Provided data:
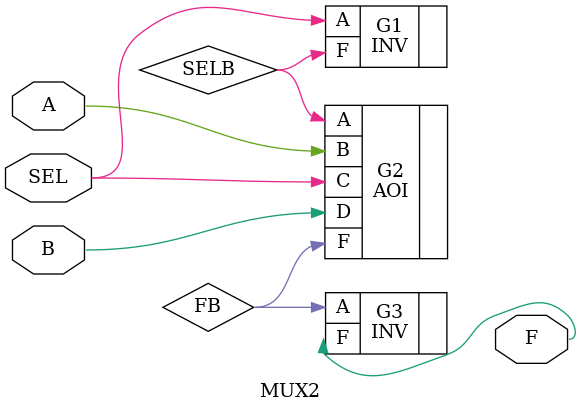
<source format=v>
module MUX2 (SEL, A, B, F);
	input SEL, A, B;
	output F;
	
	INV G1 (.A(SEL), .F(SELB));
	AOI G2 (.A(SELB), .B(A), .C(SEL), .D(B), .F(FB));
	INV G3 (.A(FB), .F(F));
endmodule

</source>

Directions: Read the data above. Pull out each line in which the string "SELB" appears.

Written response:
	INV G1 (.A(SEL), .F(SELB));
	AOI G2 (.A(SELB), .B(A), .C(SEL), .D(B), .F(FB));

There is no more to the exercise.